══ Извлечённый текст ══
После Второй мировой войны на политической арене Ирана и Ирака стали появляться организации, представлявшие интересы различных слоев населения.

На левом фланге политического спектра в обеих странах находились партии, декларировавшие защиту интересов трудящихся с классовых позиций, а также леворадикальные по методам действий мусульманские организации. В Ираке наиболее сплоченной была созданная еще в 1934 г. Иракская коммунистическая партия (ИКП). Ее влияние стало заметным после I съезда партии, принявшего программу ИКП (апрель 1945 г.), основным лозунгом которой стал девиз «Свободная Родина – счастливый народ!». Многие из требований коммунистов поддерживали члены Демократической партии Курдистана (ДПК), боровшейся за создание суверенного Курдского государства. В Иране эту нишу политического спектра занимала партия «Туде» («Народная»), созданная в 1941 г. бывшими членами Иранской компартии и демократами-антифашистами. Ее главой был избран Сулейман Мирза Искандари. Светские левые партии действовали в подполье и от лица рабочего класса выступали за объединение всех демократических сил своих стран в борьбе против монархий и капиталистического пути развития, за проведение социалистических преобразований и полную внешнеполитическую независимость.

Леворадикальные мусульманские организации в 1940 – 1950-е гг. активно проявляли себя только в Иране. Наиболее влиятельными были две – «Федаян-е ислам» («Смертники ислама») во главе с Сейидом Наввабом Сефеви и «Моджахедин-е ислам» («Борцы за ислам»), которую создал и возглавлял аятолла Абу-л-Касем Кашани. Основу их политических платформ в те годы составляло возрождение исламской государственности с вытекающим из этого негативным отношением как к капиталистической, так и к социалистической (в большей степени светской) моделям общественно-политического развития.

Партии центристского толка были представлены различными буржуазно-демократическими организациями. Их члены были выходцами из той части мелкой и средней национальной буржуазии, которая была заинтересована в проведении антифеодальных преобразований и выступала с антизападной риторикой за самостоятельное экономическое и политическое развитие. В Иране на такой платформе стояла партия «Иран», объединявшая также некоторую часть прогрессивно настроенных депутатов меджлиса, а в Ираке – Национально-демократическая партия (НДП) и партия «Истикляль» («Независимость»). Их политические устремления концентрировались в основном на требовании ликвидации иностранного экономического и политического господства внутри своих стран, проведении некоторых реформ и демократизации общественной жизни по западным образцам. Другую часть партий центра представляли немногочисленные мелкобуржуазные и социал-реформистские партии, также призывавшие к демократизации и либерализации общественной жизни, ликвидации иностранного господства и ограничению монархической власти. Это – Партия народа и Партия национального союза (ПНС) в Ираке, и Партия трудящихся иранского народа и Партия трудящихся в Иране.
═══
══ Сохранённые записи ══
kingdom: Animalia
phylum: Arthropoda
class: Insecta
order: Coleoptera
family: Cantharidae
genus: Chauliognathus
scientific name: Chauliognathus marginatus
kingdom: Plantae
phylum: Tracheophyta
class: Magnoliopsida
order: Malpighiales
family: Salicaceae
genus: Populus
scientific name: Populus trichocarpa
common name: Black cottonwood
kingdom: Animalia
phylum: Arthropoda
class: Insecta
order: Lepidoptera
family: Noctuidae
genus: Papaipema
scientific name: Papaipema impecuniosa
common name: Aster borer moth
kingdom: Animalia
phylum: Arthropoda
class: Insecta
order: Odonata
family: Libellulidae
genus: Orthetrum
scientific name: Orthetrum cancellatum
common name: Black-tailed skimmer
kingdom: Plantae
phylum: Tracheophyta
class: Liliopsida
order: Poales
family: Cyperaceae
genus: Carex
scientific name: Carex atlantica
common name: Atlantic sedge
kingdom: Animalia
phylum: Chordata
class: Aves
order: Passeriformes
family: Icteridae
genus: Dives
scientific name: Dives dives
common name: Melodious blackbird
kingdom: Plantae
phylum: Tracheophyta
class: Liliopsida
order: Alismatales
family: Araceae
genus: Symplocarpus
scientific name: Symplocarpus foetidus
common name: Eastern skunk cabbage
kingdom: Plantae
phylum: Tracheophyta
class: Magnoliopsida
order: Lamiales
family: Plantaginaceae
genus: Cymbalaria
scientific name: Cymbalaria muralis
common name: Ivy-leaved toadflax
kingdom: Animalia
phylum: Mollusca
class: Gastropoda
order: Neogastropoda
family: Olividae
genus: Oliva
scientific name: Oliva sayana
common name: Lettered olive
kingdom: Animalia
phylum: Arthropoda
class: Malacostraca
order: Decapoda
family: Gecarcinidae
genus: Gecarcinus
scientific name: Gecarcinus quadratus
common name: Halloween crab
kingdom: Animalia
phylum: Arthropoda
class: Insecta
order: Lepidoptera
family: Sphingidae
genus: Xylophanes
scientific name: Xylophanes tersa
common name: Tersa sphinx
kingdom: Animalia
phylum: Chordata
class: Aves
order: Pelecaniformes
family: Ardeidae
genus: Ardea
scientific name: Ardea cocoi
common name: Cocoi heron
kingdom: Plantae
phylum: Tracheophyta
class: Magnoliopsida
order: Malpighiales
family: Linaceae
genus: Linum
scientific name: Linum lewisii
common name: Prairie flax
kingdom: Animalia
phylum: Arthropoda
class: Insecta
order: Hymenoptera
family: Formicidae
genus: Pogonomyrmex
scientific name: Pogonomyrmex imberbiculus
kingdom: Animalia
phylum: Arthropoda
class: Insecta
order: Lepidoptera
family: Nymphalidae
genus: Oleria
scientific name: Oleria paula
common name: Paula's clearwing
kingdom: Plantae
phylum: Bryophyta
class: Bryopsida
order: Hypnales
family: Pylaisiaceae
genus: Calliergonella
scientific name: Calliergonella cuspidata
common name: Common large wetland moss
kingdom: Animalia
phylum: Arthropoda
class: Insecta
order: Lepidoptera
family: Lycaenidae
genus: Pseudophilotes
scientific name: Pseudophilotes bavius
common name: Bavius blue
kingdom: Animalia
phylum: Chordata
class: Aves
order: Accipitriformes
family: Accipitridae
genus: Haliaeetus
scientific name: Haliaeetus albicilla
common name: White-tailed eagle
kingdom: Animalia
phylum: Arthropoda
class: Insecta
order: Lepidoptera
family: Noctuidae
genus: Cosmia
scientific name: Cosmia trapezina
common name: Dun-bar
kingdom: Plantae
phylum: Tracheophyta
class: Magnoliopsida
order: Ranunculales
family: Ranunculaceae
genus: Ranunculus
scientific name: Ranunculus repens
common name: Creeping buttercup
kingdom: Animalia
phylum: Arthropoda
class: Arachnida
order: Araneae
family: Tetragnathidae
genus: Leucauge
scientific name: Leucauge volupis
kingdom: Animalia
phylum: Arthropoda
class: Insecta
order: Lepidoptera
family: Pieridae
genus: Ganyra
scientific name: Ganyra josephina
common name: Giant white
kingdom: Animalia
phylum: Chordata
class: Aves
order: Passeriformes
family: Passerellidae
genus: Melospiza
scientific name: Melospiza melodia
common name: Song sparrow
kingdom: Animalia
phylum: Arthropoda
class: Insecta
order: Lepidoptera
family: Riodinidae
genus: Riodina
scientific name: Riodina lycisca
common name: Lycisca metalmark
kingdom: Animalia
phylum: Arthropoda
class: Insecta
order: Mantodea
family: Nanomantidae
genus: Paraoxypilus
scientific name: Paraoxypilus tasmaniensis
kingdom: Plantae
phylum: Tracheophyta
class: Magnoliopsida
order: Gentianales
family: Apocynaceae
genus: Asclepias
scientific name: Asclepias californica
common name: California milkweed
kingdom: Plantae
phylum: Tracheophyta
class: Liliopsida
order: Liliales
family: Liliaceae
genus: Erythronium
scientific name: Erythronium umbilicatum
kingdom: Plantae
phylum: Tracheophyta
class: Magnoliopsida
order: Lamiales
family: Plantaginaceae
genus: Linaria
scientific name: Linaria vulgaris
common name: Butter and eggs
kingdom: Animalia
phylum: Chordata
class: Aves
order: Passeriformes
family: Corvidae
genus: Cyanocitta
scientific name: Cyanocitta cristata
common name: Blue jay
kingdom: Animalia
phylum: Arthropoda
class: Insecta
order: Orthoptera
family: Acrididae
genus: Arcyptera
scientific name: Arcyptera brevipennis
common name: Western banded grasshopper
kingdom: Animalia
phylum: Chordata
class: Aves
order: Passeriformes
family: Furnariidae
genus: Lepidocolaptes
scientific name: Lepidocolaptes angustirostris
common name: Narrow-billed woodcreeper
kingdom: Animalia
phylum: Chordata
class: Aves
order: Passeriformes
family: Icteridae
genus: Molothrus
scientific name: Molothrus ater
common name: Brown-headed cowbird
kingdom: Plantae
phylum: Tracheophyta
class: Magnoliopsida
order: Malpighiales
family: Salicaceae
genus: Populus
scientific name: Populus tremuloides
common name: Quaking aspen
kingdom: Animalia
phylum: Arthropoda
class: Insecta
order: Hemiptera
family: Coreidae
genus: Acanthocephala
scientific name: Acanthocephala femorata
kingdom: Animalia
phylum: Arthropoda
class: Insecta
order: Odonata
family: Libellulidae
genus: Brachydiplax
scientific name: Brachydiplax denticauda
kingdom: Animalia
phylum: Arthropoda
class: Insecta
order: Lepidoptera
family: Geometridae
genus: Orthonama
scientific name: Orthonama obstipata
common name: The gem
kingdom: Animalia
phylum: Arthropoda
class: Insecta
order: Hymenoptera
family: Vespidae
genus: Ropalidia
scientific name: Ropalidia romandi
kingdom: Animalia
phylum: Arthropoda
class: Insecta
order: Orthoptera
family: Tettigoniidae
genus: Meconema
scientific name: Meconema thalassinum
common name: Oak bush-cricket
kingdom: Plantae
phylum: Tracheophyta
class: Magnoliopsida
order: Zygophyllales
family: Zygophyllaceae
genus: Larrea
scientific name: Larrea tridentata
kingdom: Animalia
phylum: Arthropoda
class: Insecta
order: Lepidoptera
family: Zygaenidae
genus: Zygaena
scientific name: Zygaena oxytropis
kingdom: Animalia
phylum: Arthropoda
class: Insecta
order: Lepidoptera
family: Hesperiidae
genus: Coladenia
═══
| Письменное задание A |
Кратко перескажите в виде списка абзац текста о партиях Ирана и Ирака, который начинается словами «Леворадикальные мусульманские организации». Основные факты сохраните.
| Письменное задание B |
Воспроизведите фрагмент текста о партиях Ирана и Ирака начиная со слов «Леворадикальные мусульманские организации» и далее до слов «моделям общественно-политического развития.» включительно.
Записи никак не связаны с текстом о партиях Ирана и Ирака.

| Разбор решения A |
- В 1940–1950-е гг. леворадикальные мусульманские организации активно действовали только в Иране.
- Наиболее влиятельных было две. Первая — «Федаян-е ислам» («Смертники ислама»), которую возглавлял Сейид Навваб Сефеви. Вторая — «Моджахедин-е ислам» («Борцы за ислам»), которую создал и возглавлял аятолла Абу-л-Касем Кашани.
- Основу их политических платформ составляло возрождение исламской государственности.
- Отсюда следовало негативное отношение и к капиталистической, и к социалистической (в большей степени светской) модели общественно-политического развития.

| Разбор решения B |
Леворадикальные мусульманские организации в 1940 – 1950-е гг. активно проявляли себя только в Иране. Наиболее влиятельными были две – «Федаян-е ислам» («Смертники ислама») во главе с Сейидом Наввабом Сефеви и «Моджахедин-е ислам» («Борцы за ислам»), которую создал и возглавлял аятолла Абу-л-Касем Кашани. Основу их политических платформ в те годы составляло возрождение исламской государственности с вытекающим из этого негативным отношением как к капиталистической, так и к социалистической (в большей степени светской) моделям общественно-политического развития.